Biochimie et Génétique Moléculaire Bactérienne, Institut des Sciences de la Vie, Université catholique de Louvain, Place Croix du Sud 5/L7.07.06, B-1348 Louvain-la-Neuve, Belgium.
Microb Cell Fact. 2011 Aug 30;10 Suppl 1(Suppl 1):S21. doi: 10.1186/1475-2859-10-S1-S21.
In industrial fermentation processes, the rate of milk acidification by Streptococcus thermophilus is of major technological importance. The cell-envelope proteinase PrtS was previously shown to be a key determinant of the milk acidification activity in this species. The PrtS enzyme is tightly anchored to the cell wall via a mechanism involving the typical sortase A (SrtA) and initiates the breakdown of milk casein into small oligopeptides. The presence or absence of PrtS divides the S. thermophilus strains into two phenotypic groups i.e. the slow and the fast acidifying strains. The aim of this study was to improve the milk acidification rate of slow S. thermophilus strains, and hence optimise the fermentation process of dairy products.
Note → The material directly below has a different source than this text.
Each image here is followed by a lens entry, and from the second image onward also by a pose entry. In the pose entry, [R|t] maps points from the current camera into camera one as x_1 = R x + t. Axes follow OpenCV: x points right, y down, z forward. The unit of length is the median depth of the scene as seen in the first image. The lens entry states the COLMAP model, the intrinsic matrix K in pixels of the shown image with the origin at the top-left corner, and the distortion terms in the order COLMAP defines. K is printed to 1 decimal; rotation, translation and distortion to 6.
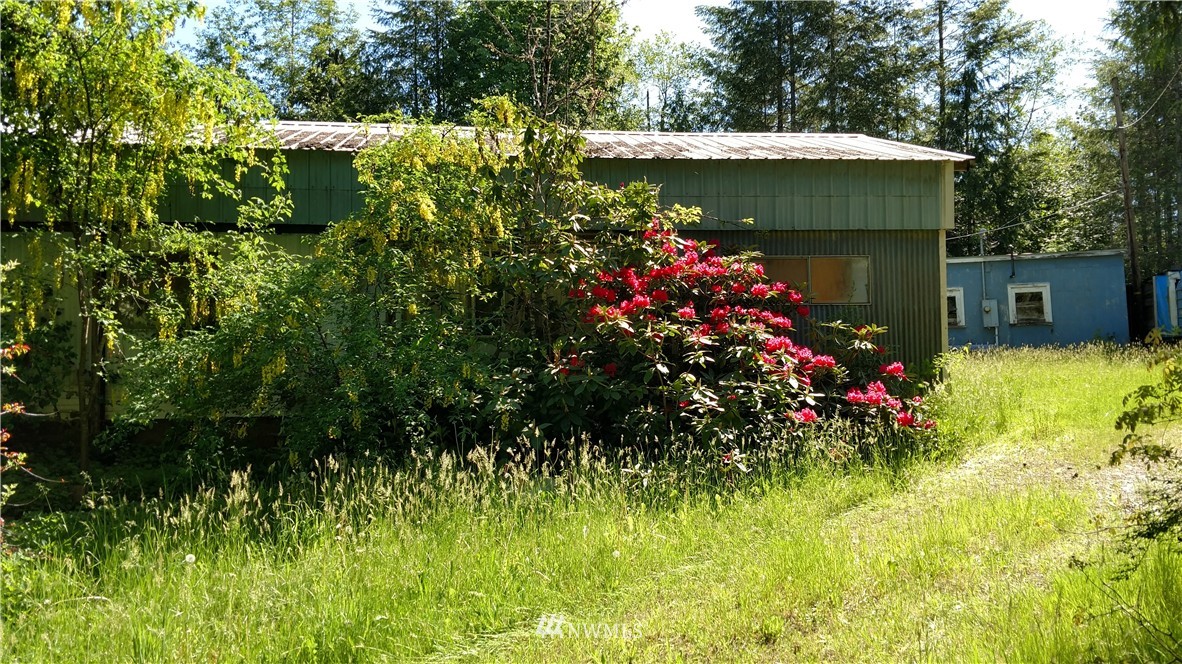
lens RADIAL K [[830.7, 0, 591.0], [0, 830.7, 332.0], [0, 0, 1]] dist [0.002431, -0.084252]
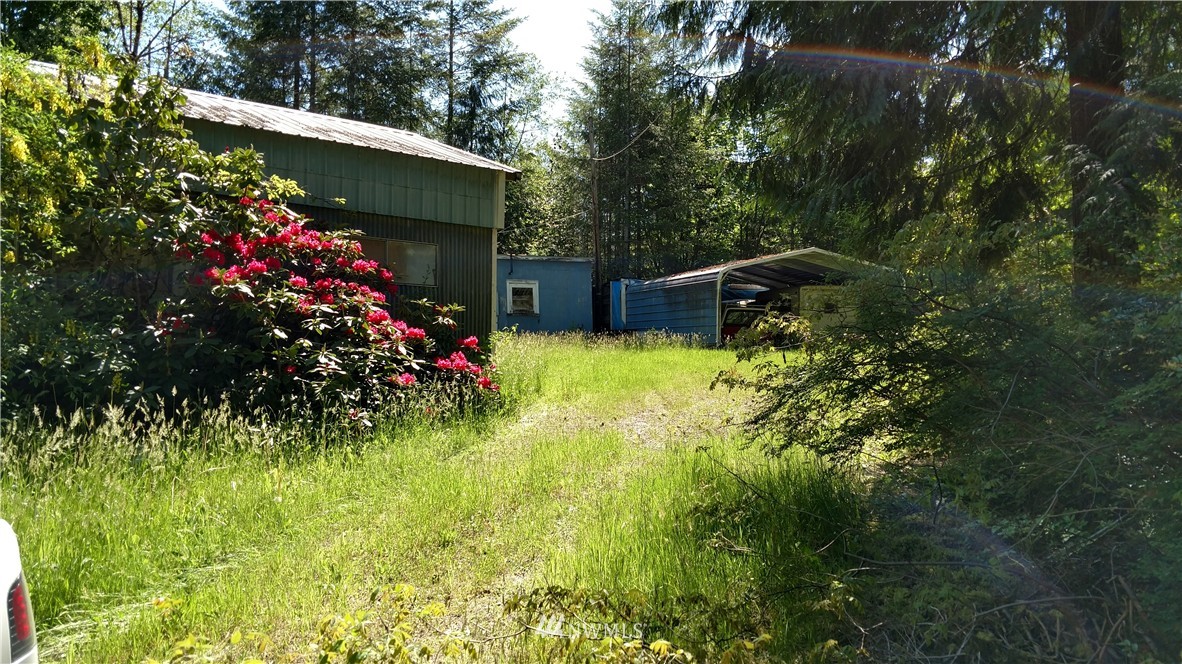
lens RADIAL K [[868.7, 0, 591.0], [0, 868.7, 332.0], [0, 0, 1]] dist [0.001768, -0.198917]
pose [[0.798028, 0.038265, 0.601404, -0.208823], [-0.045457, 0.998961, -0.003241, 0.022774], [-0.600904, -0.024752, 0.798938, -0.080538]]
In the present work, we developed for the first time a strategy based on natural transformation to confer the rapid acidification phenotype to slow acidifying starter strains of S. thermophilus. First, we established by gene disruption that (i) prtS, encoding the cell-envelope proteinase, is a key factor responsible for rapid milk acidification in fast acidifying strains, and that (ii) srtA, encoding sortase A, is not absolutely required to express the PrtS activity. Second, a 15-kb PCR product encompassing the prtS genomic island was transferred by natural transformation using the competence-inducing peptide in three distinct prtS-defective genetic backgrounds having or not a truncated sortase A gene. We showed that in all cases the milk acidification rate of transformants was significantly increased, reaching a level similar to that of wild-type fast acidifying strains. Furthermore, it appeared that the prtS-encoded activity does not depend on the prtS copy number or on its chromosomal integration locus.
We have successfully used natural competence to transfer the prtS locus encoding the cell-envelope proteinase in three slow acidifying strains of S. thermophilus, allowing their conversion into fast acidifying derivatives. The efficient protocol developed in this article will provide the dairy industry with novel and optimised S. thermophilus starter strains.
在工业发酵过程中,嗜热链球菌使牛奶酸化的速度是一个主要的技术指标。先前的研究表明,细胞包膜蛋白酶 PrtS 是该物种牛奶酸化活性的关键决定因素。PrtS 酶通过涉及典型的 sortase A(SrtA)的机制紧密地锚定在细胞壁上,并启动乳清蛋白分解成小寡肽。PrtS 的存在与否将嗜热链球菌菌株分为两个表型群,即缓慢酸化菌株和快速酸化菌株。本研究的目的是提高缓慢酸化的嗜热链球菌菌株的牛奶酸化速度,从而优化乳制品的发酵过程。
在本工作中,我们首次开发了一种基于自然转化的策略,将快速酸化表型赋予缓慢酸化的嗜热链球菌启动子菌株。首先,我们通过基因敲除确定(i)编码细胞包膜蛋白酶的 prtS 是快速酸化菌株快速牛奶酸化的关键因素,(ii)编码 sortase A 的 srtA 不是表达 PrtS 活性所必需的。其次,使用包含 prtS 基因组岛的 15kb PCR 产物,通过自然转化在三个具有或不具有截断 sortase A 基因的不同 prtS 缺陷遗传背景下,用诱导肽转移 prtS。我们表明,在所有情况下,转化体的牛奶酸化速度都显著增加,达到与野生型快速酸化菌株相似的水平。此外,似乎 prtS 编码的活性不依赖于 prtS 拷贝数或其染色体整合位点。
我们成功地使用自然感受态将编码细胞包膜蛋白酶的 prtS 基因座转移到三种缓慢酸化的嗜热链球菌菌株中,使它们转化为快速酸化的衍生物。本文开发的有效方案将为乳制品行业提供新型优化的嗜热链球菌启动子菌株。